Transcribed page contents:
↓

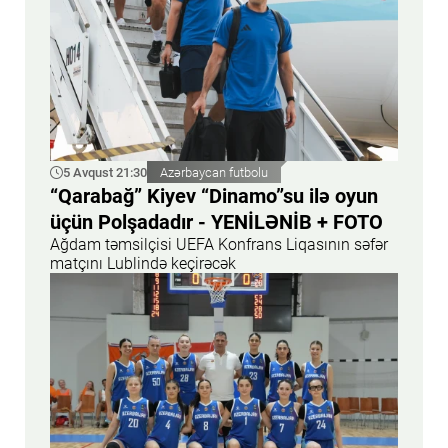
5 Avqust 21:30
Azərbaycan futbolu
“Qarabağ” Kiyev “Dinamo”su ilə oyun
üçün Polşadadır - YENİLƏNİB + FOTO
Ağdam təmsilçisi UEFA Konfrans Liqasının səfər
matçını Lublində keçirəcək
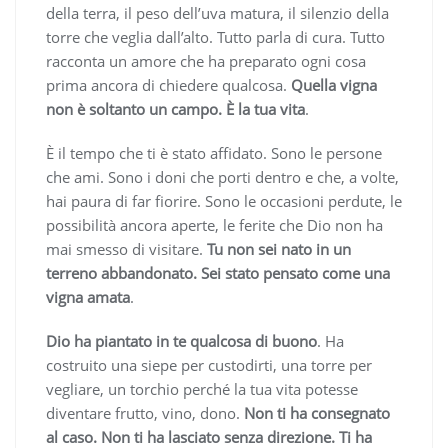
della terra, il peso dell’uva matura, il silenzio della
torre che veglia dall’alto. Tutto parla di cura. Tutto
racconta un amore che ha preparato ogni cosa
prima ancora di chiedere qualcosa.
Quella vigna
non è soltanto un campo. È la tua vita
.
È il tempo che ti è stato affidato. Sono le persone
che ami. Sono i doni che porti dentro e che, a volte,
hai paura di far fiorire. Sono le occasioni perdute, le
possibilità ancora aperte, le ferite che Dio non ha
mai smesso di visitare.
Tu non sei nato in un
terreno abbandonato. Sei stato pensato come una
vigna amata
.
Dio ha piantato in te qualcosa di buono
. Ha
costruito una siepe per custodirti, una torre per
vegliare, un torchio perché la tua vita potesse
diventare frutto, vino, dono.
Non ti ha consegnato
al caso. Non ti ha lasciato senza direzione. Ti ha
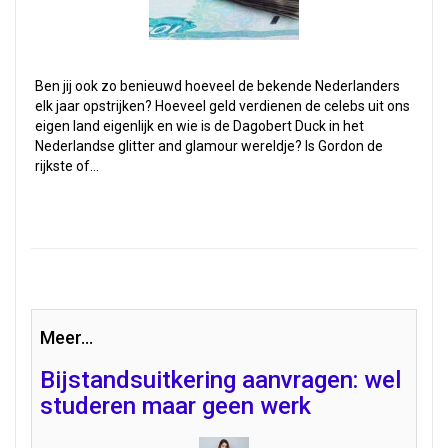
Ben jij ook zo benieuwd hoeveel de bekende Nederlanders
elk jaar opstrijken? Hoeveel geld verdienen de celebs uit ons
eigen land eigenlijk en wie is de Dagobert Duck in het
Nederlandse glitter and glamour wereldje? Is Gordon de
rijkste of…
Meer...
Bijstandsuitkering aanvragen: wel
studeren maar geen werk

↑

Exercise requirements: Say again, word for word, the lines beginning at the top of the data and ending with the line that has "Ben jij ook". Skip the pictures.

Exercise answer:
5 Avqust 21:30
Azərbaycan futbolu
“Qarabağ” Kiyev “Dinamo”su ilə oyun
üçün Polşadadır - YENİLƏNİB + FOTO
Ağdam təmsilçisi UEFA Konfrans Liqasının səfər
matçını Lublində keçirəcək
della terra, il peso dell’uva matura, il silenzio della
torre che veglia dall’alto. Tutto parla di cura. Tutto
racconta un amore che ha preparato ogni cosa
prima ancora di chiedere qualcosa.
Quella vigna
non è soltanto un campo. È la tua vita
.
È il tempo che ti è stato affidato. Sono le persone
che ami. Sono i doni che porti dentro e che, a volte,
hai paura di far fiorire. Sono le occasioni perdute, le
possibilità ancora aperte, le ferite che Dio non ha
mai smesso di visitare.
Tu non sei nato in un
terreno abbandonato. Sei stato pensato come una
vigna amata
.
Dio ha piantato in te qualcosa di buono
. Ha
costruito una siepe per custodirti, una torre per
vegliare, un torchio perché la tua vita potesse
diventare frutto, vino, dono.
Non ti ha consegnato
al caso. Non ti ha lasciato senza direzione. Ti ha
Ben jij ook zo benieuwd hoeveel de bekende Nederlanders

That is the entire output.